Indeed, except in some (exciting!) new theoretical constructions, server work is always linear in the database size.
However, I’d emphasize that our work shows that the constabt factor on this linear operation is really high. We process at 300MB/s to 1.9GB/s on a single core, which is fast enough for relatively large databases. Remember that the computation is embarrassingly parallel, so you can always throw more compute at larger databases. To summarize, we think the speed is now fast enough that it really can be feasible to scan the whole database to answer a single query.
> except in some (exciting!) new theoretical constructions
Sorry if this is too much of a tangent, but I would love to know what these are!
They are called PIR with sublinear online computation or offline/online PIR.

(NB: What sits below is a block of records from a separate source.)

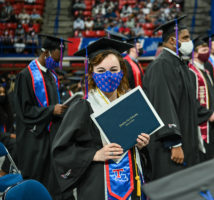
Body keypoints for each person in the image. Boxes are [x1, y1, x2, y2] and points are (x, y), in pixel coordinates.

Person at [52, 38, 151, 200]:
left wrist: (142, 144)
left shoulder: (130, 103)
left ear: (122, 72)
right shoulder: (83, 107)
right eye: (101, 71)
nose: (108, 75)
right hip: (98, 184)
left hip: (133, 180)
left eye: (113, 69)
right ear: (91, 73)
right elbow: (61, 150)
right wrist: (94, 154)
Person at [143, 16, 214, 180]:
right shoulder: (162, 65)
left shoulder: (178, 64)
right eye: (185, 38)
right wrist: (174, 143)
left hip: (185, 141)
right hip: (168, 147)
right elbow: (163, 104)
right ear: (171, 40)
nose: (189, 42)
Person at [14, 35, 70, 199]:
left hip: (51, 137)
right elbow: (24, 111)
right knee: (37, 181)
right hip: (34, 140)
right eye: (57, 57)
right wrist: (52, 110)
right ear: (46, 53)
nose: (59, 62)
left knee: (52, 182)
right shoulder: (26, 76)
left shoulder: (51, 76)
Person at [188, 35, 214, 159]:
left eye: (208, 50)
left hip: (212, 120)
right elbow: (192, 100)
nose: (207, 53)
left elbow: (210, 94)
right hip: (201, 123)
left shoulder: (205, 71)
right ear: (195, 54)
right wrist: (207, 114)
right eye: (203, 51)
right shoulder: (191, 72)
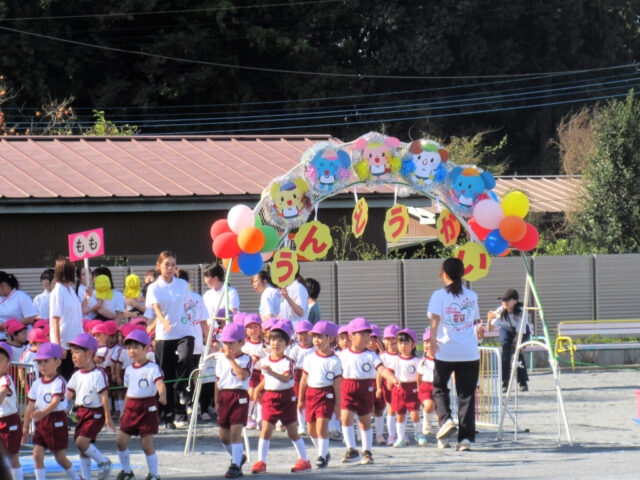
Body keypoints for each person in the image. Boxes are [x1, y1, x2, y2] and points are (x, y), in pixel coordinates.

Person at [428, 257, 484, 452]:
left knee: (439, 388)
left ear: (444, 273)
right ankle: (465, 439)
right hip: (469, 351)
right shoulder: (472, 295)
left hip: (446, 350)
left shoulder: (438, 295)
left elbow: (435, 320)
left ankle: (445, 421)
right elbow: (476, 321)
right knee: (466, 394)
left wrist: (433, 340)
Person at [250, 320, 311, 474]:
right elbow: (266, 380)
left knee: (292, 432)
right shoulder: (265, 361)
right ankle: (261, 462)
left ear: (288, 343)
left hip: (286, 399)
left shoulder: (288, 361)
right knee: (265, 431)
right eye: (272, 339)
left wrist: (272, 373)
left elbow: (286, 378)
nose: (275, 343)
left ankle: (304, 460)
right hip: (270, 398)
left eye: (280, 340)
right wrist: (257, 389)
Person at [339, 317, 399, 465]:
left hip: (365, 389)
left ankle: (367, 451)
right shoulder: (342, 355)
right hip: (346, 388)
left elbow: (381, 369)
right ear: (351, 336)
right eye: (362, 334)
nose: (367, 338)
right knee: (346, 419)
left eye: (368, 334)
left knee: (364, 422)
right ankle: (351, 450)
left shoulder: (371, 355)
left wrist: (391, 377)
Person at [145, 251, 193, 429]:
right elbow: (155, 307)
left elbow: (189, 305)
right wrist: (163, 321)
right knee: (166, 376)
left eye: (173, 264)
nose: (170, 268)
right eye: (167, 264)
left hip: (183, 330)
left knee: (187, 357)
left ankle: (182, 389)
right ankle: (167, 416)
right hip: (165, 335)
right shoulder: (154, 287)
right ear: (159, 266)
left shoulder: (182, 284)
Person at [21, 342, 81, 480]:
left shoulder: (59, 381)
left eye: (46, 361)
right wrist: (25, 427)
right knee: (37, 455)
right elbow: (30, 405)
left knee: (60, 457)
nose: (42, 365)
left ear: (58, 362)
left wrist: (42, 413)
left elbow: (55, 402)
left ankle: (76, 478)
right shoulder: (36, 384)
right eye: (40, 362)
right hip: (41, 422)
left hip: (56, 421)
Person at [116, 329, 166, 480]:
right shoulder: (129, 370)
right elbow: (128, 391)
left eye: (136, 347)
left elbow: (160, 383)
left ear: (147, 348)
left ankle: (154, 474)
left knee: (146, 444)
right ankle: (127, 471)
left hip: (148, 407)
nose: (132, 351)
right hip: (131, 407)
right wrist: (123, 410)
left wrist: (162, 395)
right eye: (129, 347)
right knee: (120, 441)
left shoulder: (152, 367)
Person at [66, 333, 114, 480]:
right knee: (83, 448)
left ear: (90, 353)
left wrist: (108, 417)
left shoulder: (98, 374)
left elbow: (104, 397)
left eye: (77, 352)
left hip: (95, 413)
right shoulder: (76, 375)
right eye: (72, 353)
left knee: (81, 442)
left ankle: (104, 462)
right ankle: (86, 477)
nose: (73, 356)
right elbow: (67, 395)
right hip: (81, 412)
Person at [298, 320, 342, 468]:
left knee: (322, 427)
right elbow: (304, 380)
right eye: (314, 336)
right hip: (311, 394)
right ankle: (323, 451)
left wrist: (337, 405)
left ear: (330, 338)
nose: (316, 340)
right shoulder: (310, 358)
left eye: (320, 337)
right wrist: (300, 399)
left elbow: (337, 385)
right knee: (310, 429)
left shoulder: (335, 361)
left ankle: (322, 456)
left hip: (326, 395)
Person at [215, 323, 252, 479]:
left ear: (242, 342)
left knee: (236, 431)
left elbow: (242, 376)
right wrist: (216, 401)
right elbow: (217, 381)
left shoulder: (246, 358)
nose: (228, 346)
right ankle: (237, 457)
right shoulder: (220, 359)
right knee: (224, 435)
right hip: (225, 396)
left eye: (231, 343)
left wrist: (232, 361)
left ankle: (235, 465)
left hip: (240, 397)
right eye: (225, 343)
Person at [487, 288, 531, 392]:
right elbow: (490, 329)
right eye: (503, 300)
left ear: (515, 301)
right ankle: (505, 382)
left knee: (517, 353)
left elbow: (520, 330)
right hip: (506, 330)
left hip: (521, 332)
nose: (504, 303)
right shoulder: (501, 310)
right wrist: (489, 319)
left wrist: (519, 344)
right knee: (505, 352)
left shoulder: (522, 311)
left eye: (507, 300)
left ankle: (522, 382)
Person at [388, 328, 426, 447]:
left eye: (406, 343)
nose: (403, 346)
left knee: (414, 413)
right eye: (400, 343)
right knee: (400, 414)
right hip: (399, 389)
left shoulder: (417, 360)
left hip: (413, 389)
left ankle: (419, 434)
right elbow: (389, 373)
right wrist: (391, 381)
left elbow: (421, 376)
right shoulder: (395, 360)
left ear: (413, 344)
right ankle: (400, 437)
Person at [49, 257, 84, 380]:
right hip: (64, 343)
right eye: (73, 270)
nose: (75, 273)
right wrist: (58, 345)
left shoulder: (71, 291)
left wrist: (88, 298)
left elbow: (78, 313)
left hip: (75, 341)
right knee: (64, 378)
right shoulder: (58, 291)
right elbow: (55, 319)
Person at [287, 320, 315, 435]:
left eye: (305, 333)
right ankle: (301, 425)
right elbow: (290, 363)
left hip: (312, 375)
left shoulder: (315, 348)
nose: (303, 336)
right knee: (299, 399)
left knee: (310, 399)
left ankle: (310, 422)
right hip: (298, 375)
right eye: (300, 334)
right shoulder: (295, 349)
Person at [0, 342, 22, 480]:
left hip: (10, 421)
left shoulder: (5, 379)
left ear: (8, 365)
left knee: (13, 455)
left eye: (0, 360)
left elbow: (2, 394)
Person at [378, 324, 400, 446]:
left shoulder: (403, 355)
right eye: (388, 338)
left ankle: (401, 432)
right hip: (388, 387)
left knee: (401, 411)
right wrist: (378, 388)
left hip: (402, 387)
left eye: (393, 338)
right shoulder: (383, 356)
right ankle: (392, 434)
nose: (391, 341)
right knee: (391, 409)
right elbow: (380, 374)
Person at [0, 271, 38, 341]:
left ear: (3, 285)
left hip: (19, 339)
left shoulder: (21, 296)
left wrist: (10, 325)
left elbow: (31, 318)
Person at [417, 329, 437, 439]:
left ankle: (443, 436)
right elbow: (419, 376)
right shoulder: (422, 361)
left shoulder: (443, 360)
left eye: (432, 342)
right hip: (426, 388)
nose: (429, 345)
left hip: (439, 387)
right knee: (429, 405)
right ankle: (426, 421)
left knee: (440, 412)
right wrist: (418, 389)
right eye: (426, 342)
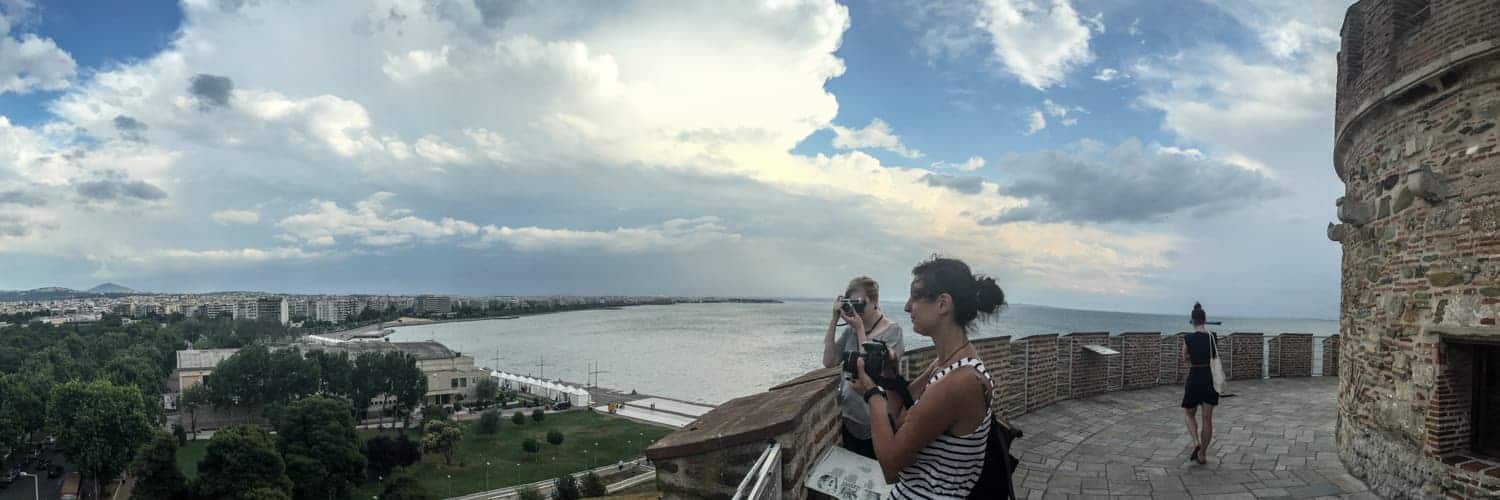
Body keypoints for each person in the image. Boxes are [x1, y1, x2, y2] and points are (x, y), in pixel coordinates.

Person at [850, 256, 1003, 498]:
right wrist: (890, 375)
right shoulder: (944, 365)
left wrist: (871, 394)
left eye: (915, 296)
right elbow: (898, 418)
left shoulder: (959, 383)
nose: (907, 306)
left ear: (942, 304)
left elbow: (890, 465)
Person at [822, 276, 905, 459]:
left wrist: (860, 330)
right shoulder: (851, 329)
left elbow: (869, 372)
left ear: (875, 301)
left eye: (861, 304)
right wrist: (834, 320)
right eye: (852, 304)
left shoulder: (892, 331)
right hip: (849, 420)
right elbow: (828, 361)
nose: (857, 310)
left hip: (877, 421)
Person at [1181, 302, 1219, 465]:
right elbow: (1215, 356)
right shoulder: (1213, 337)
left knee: (1189, 413)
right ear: (1204, 320)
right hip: (1209, 377)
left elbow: (1184, 358)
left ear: (1193, 320)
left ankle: (1196, 441)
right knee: (1207, 419)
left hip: (1195, 375)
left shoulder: (1188, 338)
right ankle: (1202, 453)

Key idea is the client issues a query that is independent of what they really want. This is the “offline” query. This query is linear (unavoidable) and the client gets some hints as a result
Then later, the client can issue one or more queries for elements they want and those queries can be sublinear in terms of computation. The client uses hints to make that happen.
Some papers on this are:
https://eprint.iacr.org/2019/1075.pdf
https://eprint.iacr.org/2021/1438
https://eprint.iacr.org/2022/081.pdf
Sure! This paper has people really excited from a theoretical standpoint: https://eprint.iacr.org/2022/081.pdf. It’s a bit far from practical for single-server, but I’m sure people are working on it.
Clarification: that was my comment, not OP's. I'm not a cryptography expert, just an interested amateur. But my understanding is that O(n) query times are inevitable if you want information-theoretic security. Maybe it's possible to do better with a weaker security property.

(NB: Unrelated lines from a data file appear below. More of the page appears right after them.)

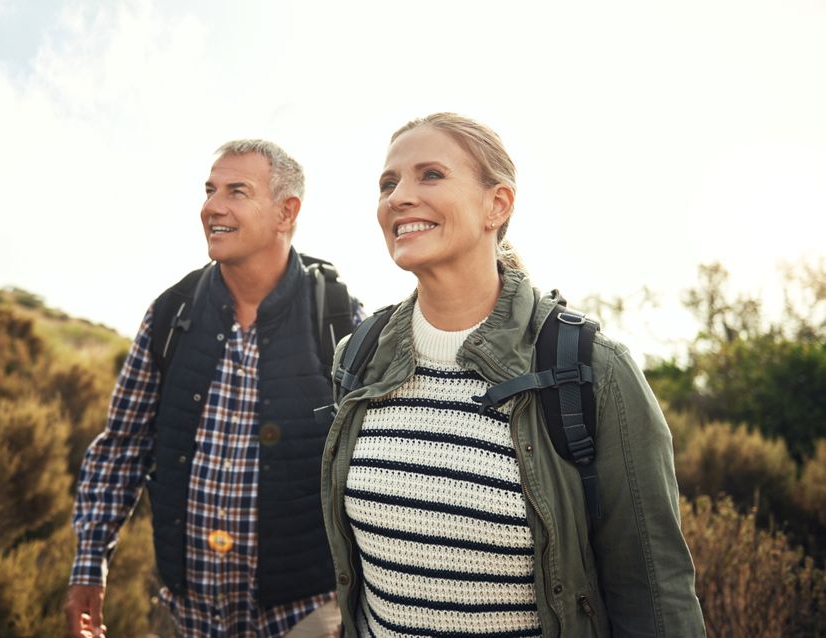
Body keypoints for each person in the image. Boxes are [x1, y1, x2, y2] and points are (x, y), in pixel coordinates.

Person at [321, 113, 706, 637]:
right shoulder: (358, 356)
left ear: (496, 204)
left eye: (429, 175)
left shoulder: (592, 369)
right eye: (389, 183)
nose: (398, 197)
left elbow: (656, 596)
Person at [66, 139, 361, 638]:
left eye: (236, 191)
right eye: (209, 190)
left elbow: (367, 467)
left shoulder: (338, 318)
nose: (211, 207)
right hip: (184, 615)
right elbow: (122, 448)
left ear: (286, 212)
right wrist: (89, 561)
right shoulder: (170, 314)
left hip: (306, 617)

And there are clever ways you can make a system like this "scale" even if the overall dataset size is limited. For instance, the authors cite another interesting paper [1] that uses a similar technique to build a fully-private voice chat system. The basic idea seems to be that you build a "database" consisting of the most recent snippet of audio from every ongoing conversation, and let each client privately query for the segment that's addressed to it. And every fraction of a second when new audio data arrives, you just throw away the old database and build a new one, so the amount of data doesn't depend on the length of the conversation.

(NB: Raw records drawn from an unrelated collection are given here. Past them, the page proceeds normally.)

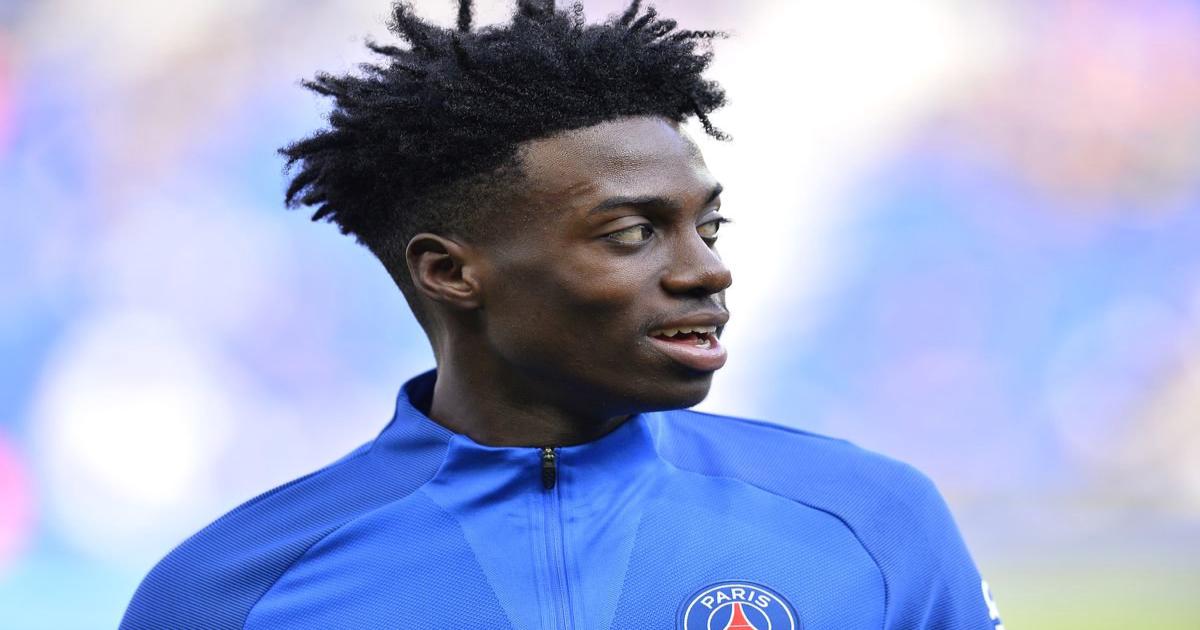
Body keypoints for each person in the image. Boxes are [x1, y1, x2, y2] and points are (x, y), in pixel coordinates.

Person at [120, 1, 1004, 628]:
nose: (706, 270)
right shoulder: (227, 596)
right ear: (449, 272)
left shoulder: (871, 520)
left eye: (707, 226)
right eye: (631, 234)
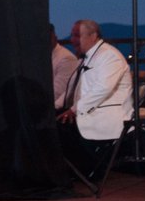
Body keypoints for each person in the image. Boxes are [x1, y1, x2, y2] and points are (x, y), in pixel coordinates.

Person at [57, 19, 133, 179]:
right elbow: (74, 89)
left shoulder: (109, 56)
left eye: (77, 35)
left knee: (58, 132)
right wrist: (56, 106)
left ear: (93, 36)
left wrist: (73, 110)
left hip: (103, 117)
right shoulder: (87, 58)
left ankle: (73, 174)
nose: (72, 40)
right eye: (72, 35)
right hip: (84, 111)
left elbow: (101, 89)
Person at [50, 22, 79, 111]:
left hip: (58, 109)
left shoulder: (66, 58)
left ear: (54, 37)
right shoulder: (39, 57)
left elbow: (58, 93)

Even if this doesn't scale to arbitrary numbers of users, it could still be used to run a "cell" of a few thousand people, in which it's not possible for an adversary to reconstruct communication patterns within the cell.
[1]: https://www.usenix.org/conference/osdi21/presentation/ahmad
Maybe the I/O pattern could be hideable using confidential computing, like with a Nitro Enclave.
Maybe, but if you have a secure enclave that can be trusted not to leak data, then you don't really need PIR. You can just have clients encrypt their queries with a key that can only be decrypted by the code running in the enclave.